Vizesiz Yunanistan cruise turumuzun (İzmir çıkışını) saymazsak ilk gününde Selanik'teyiz.
Selanik, Yunanistan'ın ikinci büyük şehri Thessaloniki'yi gemimizin adadan erken ayrılacagını bilmenin gazıyla yarım günde gezdik. Ziyaret edecekler için tavsiyem 1 günden fazla ayırmamaları, bu süre yeterli olacaktır.
Selanik limanda kordon boyundan yürüyerek Beyaz Kale'ye ulaşıyoruz, 15 dakikalık bir sabah yürüyüşü iyi oldu.
Beyaz kale ve arkeoloji müzesi aldıgımız duyumlara göre Selanik'in en görülesi yerleriymiş.

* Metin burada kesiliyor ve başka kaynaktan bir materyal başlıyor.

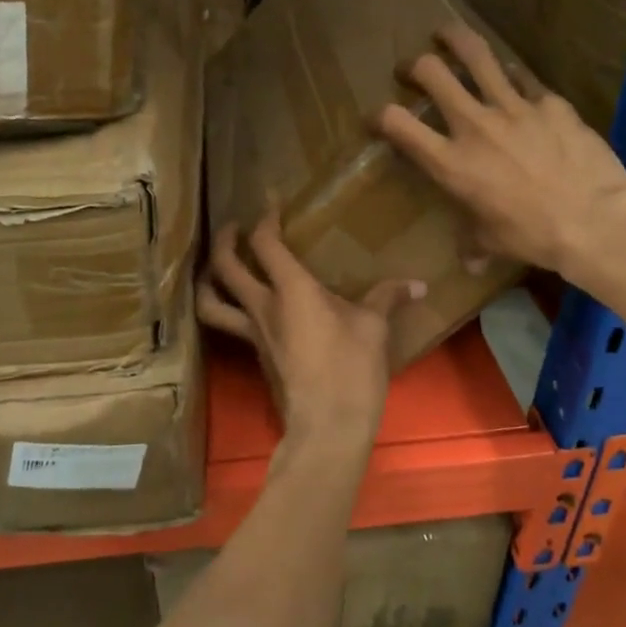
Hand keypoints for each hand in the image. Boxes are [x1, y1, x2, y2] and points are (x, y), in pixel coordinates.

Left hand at [196, 209, 424, 448]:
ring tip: (218, 268)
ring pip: (212, 302)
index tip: (270, 200)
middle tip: (234, 226)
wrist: (327, 426)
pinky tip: (250, 310)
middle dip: (225, 239)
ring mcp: (254, 335)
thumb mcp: (374, 328)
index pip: (265, 242)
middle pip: (224, 266)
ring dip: (208, 279)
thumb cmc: (351, 369)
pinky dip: (229, 309)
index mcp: (291, 290)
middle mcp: (263, 307)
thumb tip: (418, 285)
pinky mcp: (257, 357)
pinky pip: (231, 325)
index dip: (265, 216)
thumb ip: (388, 298)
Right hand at [376, 24, 625, 279]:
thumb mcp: (492, 242)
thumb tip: (469, 262)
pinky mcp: (550, 101)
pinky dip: (512, 74)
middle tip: (413, 69)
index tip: (377, 118)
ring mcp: (514, 107)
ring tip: (446, 34)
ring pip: (476, 55)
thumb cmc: (533, 236)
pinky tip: (512, 75)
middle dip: (415, 65)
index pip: (398, 124)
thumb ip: (473, 243)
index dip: (379, 116)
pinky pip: (524, 77)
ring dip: (455, 40)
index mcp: (451, 162)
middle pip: (432, 73)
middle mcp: (474, 125)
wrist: (594, 220)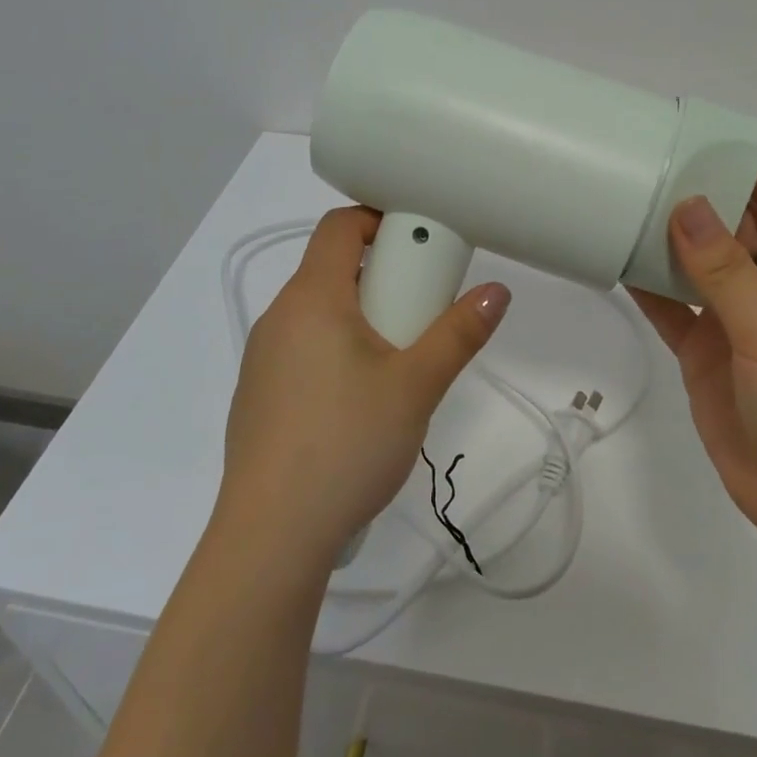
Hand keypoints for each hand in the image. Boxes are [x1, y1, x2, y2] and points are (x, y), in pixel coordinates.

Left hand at [216, 207, 510, 569]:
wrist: (271, 536)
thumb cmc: (347, 443)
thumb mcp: (416, 386)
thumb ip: (459, 333)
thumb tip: (497, 291)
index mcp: (312, 298)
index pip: (339, 225)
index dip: (379, 220)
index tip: (419, 246)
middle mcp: (280, 317)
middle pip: (333, 269)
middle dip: (383, 279)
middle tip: (422, 314)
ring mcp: (263, 358)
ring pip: (320, 313)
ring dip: (362, 318)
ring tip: (398, 365)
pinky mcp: (259, 395)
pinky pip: (304, 349)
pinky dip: (337, 351)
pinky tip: (359, 405)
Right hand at [628, 158, 756, 545]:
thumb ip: (725, 271)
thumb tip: (686, 205)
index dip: (750, 165)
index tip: (701, 137)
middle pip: (736, 228)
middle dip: (699, 198)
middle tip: (645, 167)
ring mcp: (741, 324)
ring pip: (701, 268)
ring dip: (669, 242)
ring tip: (623, 205)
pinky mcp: (711, 356)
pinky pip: (677, 310)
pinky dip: (652, 289)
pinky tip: (618, 264)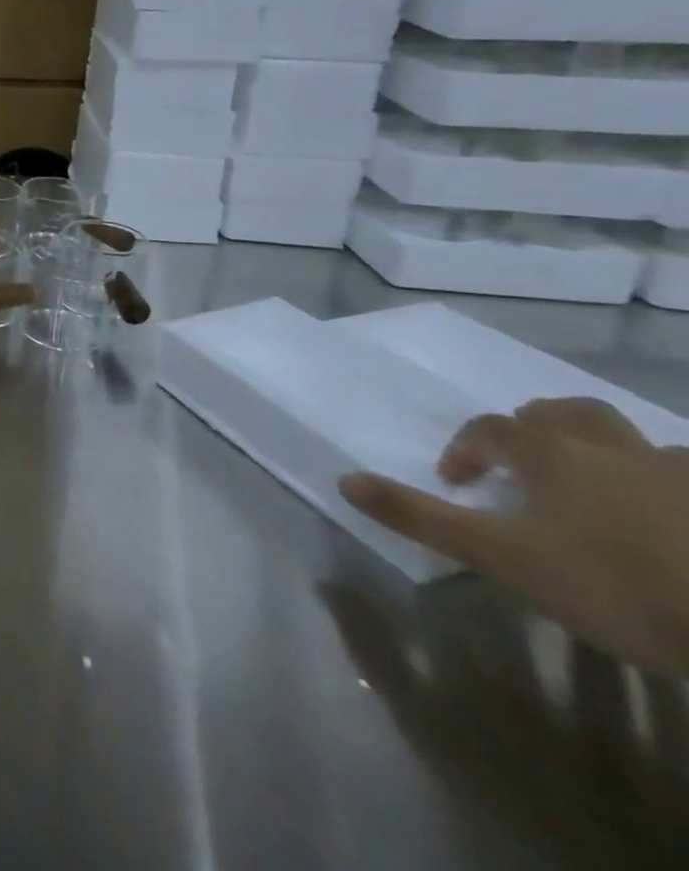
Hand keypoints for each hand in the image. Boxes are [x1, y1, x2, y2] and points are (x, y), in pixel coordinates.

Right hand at [340, 398, 688, 676]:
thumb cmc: (613, 584)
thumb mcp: (500, 558)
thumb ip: (420, 516)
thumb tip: (344, 479)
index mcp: (551, 452)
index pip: (489, 429)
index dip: (465, 449)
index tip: (457, 484)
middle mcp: (614, 448)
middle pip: (567, 413)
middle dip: (537, 426)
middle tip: (524, 463)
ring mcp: (684, 475)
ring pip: (638, 444)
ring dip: (610, 455)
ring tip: (601, 493)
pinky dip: (672, 487)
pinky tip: (670, 520)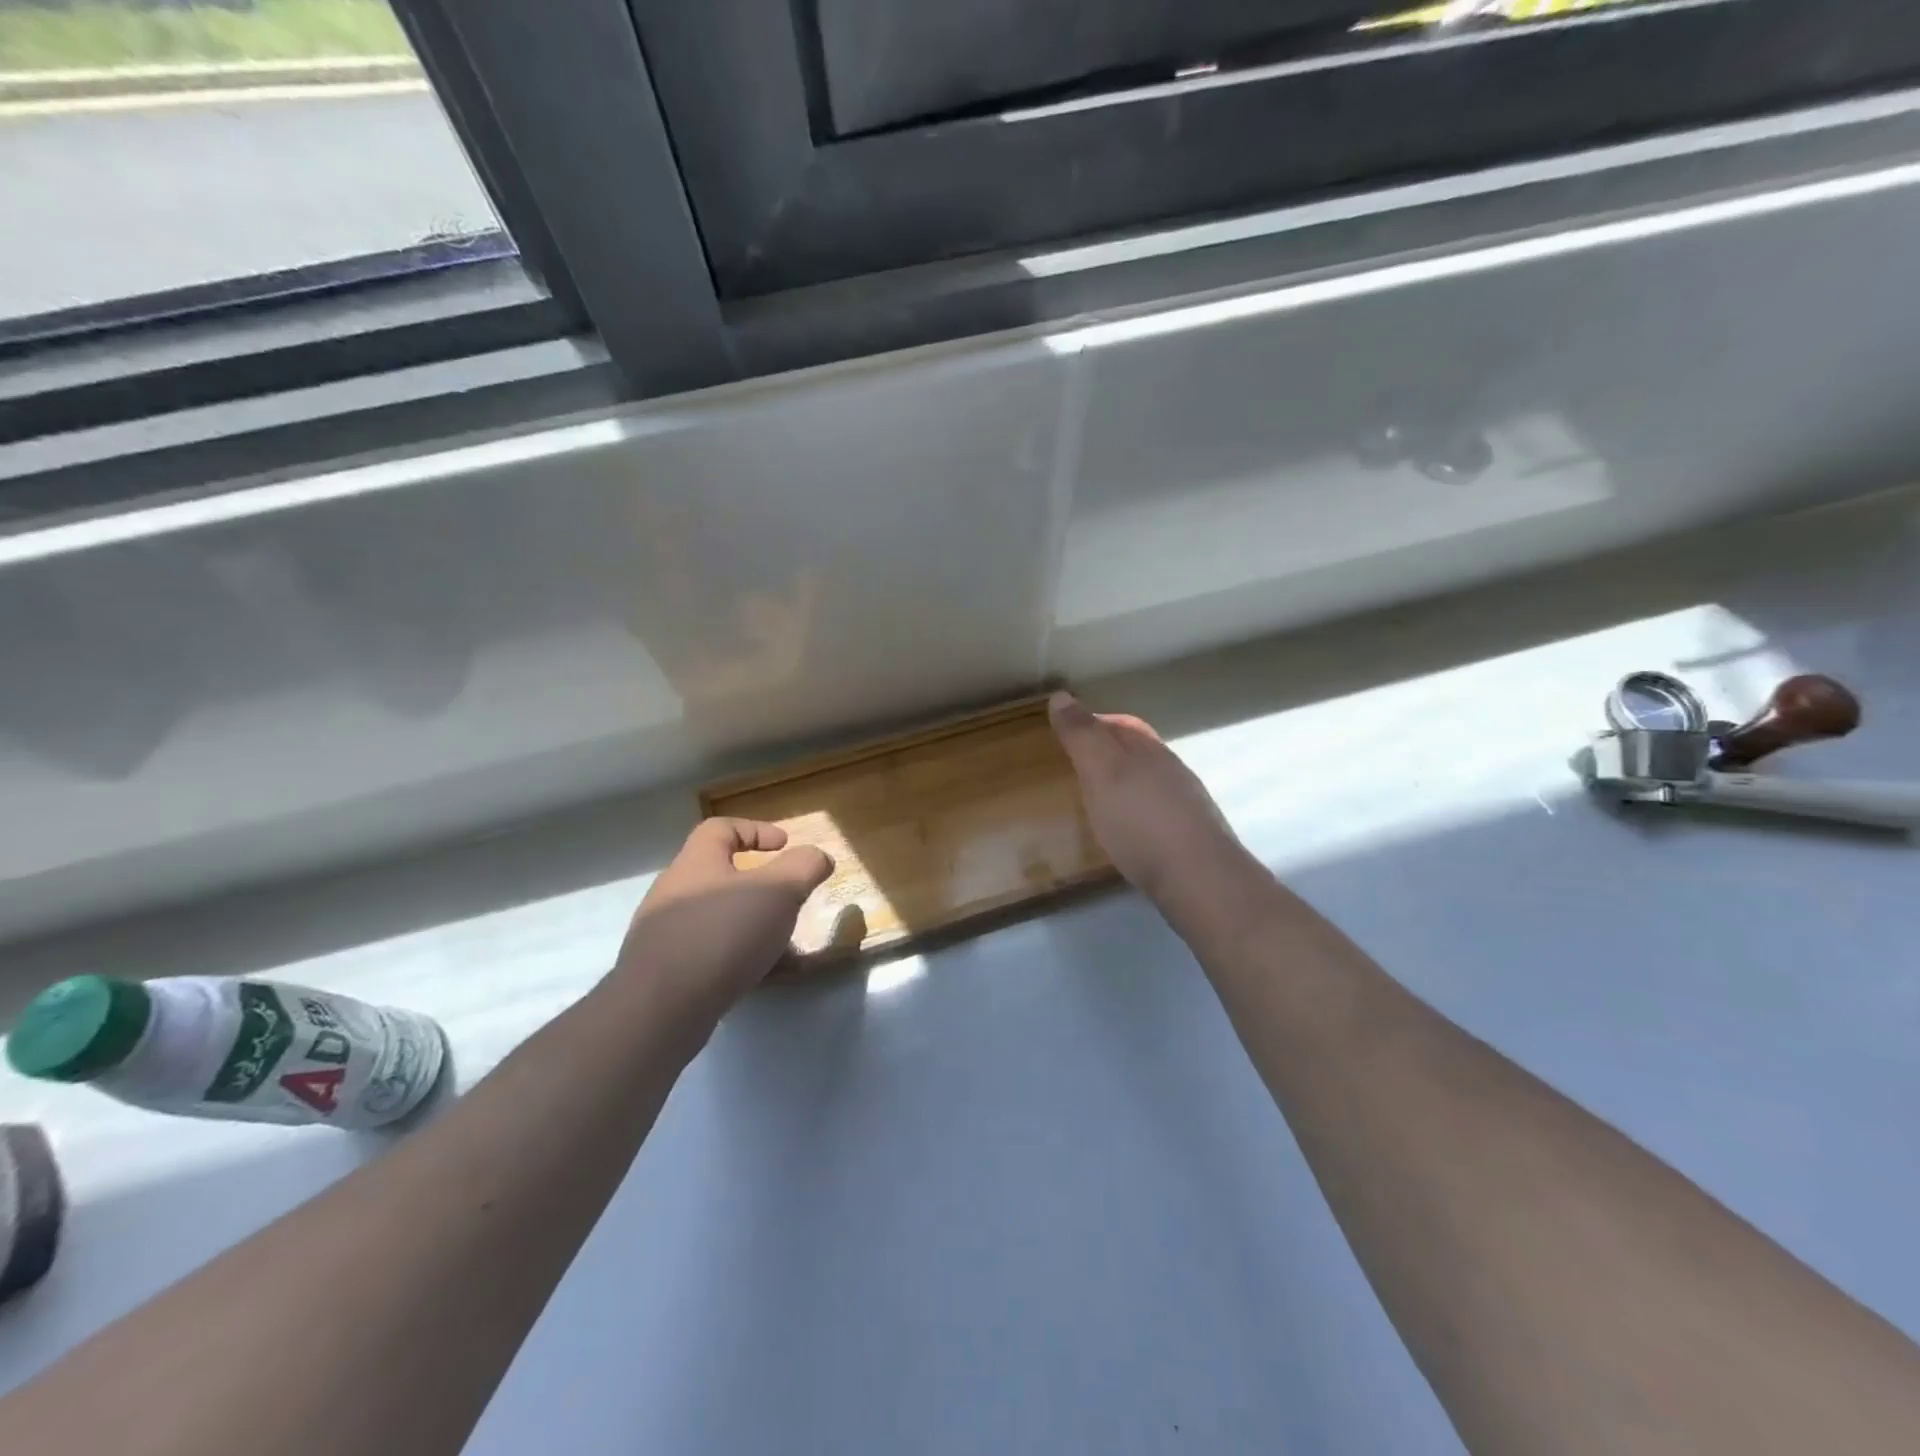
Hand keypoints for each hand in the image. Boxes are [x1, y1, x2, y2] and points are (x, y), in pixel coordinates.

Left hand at [614, 819, 833, 1017]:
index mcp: (696, 862)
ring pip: (717, 919)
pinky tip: (761, 977)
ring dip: (751, 925)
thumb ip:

Biz beyaz kale ziyaretini takiben üniversitenin yanından sola dönerek denizi arkamıza alıp elimizdeki krokilere göre Atatürk'ün doğduğu evin ve Türkiye konsolosluğunun olduğu bölgeye doğru harekete geçiyoruz.
Büyük bir üniversite kampüsünün yanından yürüyerek yolda Snopy hastanesinde durup hasta ziyareti yaptıktan sonra yola devam ediyoruz.Yine çok yorucu olmayan ama bol bol su molası verdigimizden dolayı nispeten uzun bir yürüyüşü takiben Atatürk evine ulaşıyoruz.

Girişte kapıda çok beklediğimiz ve içeriye sesimizi duyuramadığımız için Konsolosluk görevlilerine ulaşabilmek için eldeki imkanlarla oluşturduğumuz vuvuzelaların sesinden faydalanıyoruz!Atatürk evinden dönerken yolda Aya Sofya kilisesine girip biraz serinledikten sonra balık pazarına dogru yola çıkıyoruz.
Yolda Venizelos ile biraz takıştıktan ve bir frozen yoghurt sonra meşhur balık pazarına ulaşıyoruz...
Tabi ki Amerikalılara filan çok otantik gelen bu meshur balık pazarı bize pek yeni bir şey ve sürpriz sunmuyor. Belki Mısır çarşısının cok küçüğü diyebileceğimiz bir ortam var. Taze kesilmiş etler ve balıklar, sıcağın da etkisiyle pek hoş olmayan bir koku yayarlarken pazarı hızlıca geçip kokuya rağmen kapanmayan iştahımız sebebiyle yemek yiyecek bir yer bakıştırıyoruz. Pazardan çıkmadan yarım kilo da İstanbul'da bulunmayan en büyüğünden az tuzlu kalamata zeytini önünde alıp almam konusunda 5 dakika düşündükten sonra almaya karar verip yola devam ediyoruz. Tatil öncesi Selanik'te yemek yenecek yer arastırmadıgımız icin gözümüze bir yer kestirip oturuyoruz.
Tatilimizin bu ilk gününde tahmin etmek zor olsa da, ilk gün yedigimiz bu yemek belki de bu tur boyunca dışarıda yediğimiz yemekler arasında en lezizi oldu. Balık pazarının yakınlarında olan "Frutti di Mare" http://www.fruttidimare.gr restoranından memnun kaldık tavsiye ederim, adresi Komninon 20. Biz ogle yemegi icin bir seyler atistirdik ama gerek servis kalitesi, gerek sunum ve yemek lezzeti olarak rahatlıkla akşam da tercih edilebilir. Fiyatlar da makul. Soğan ve baharatlarla soslanmış fener balığı yedik menudeki pahalı yiyeceklerden olmasına karsın 9€ civarıydı.İzmirli arkadaşların da onaylarıyla Selanik'in İzmir'e benzedigine ve sahil şeridinin İzmir Kordon'a benzediğine emin olduktan sonra gemimize dönüp diğer limana (Pire) doğru yola koyulmayı bekliyoruz.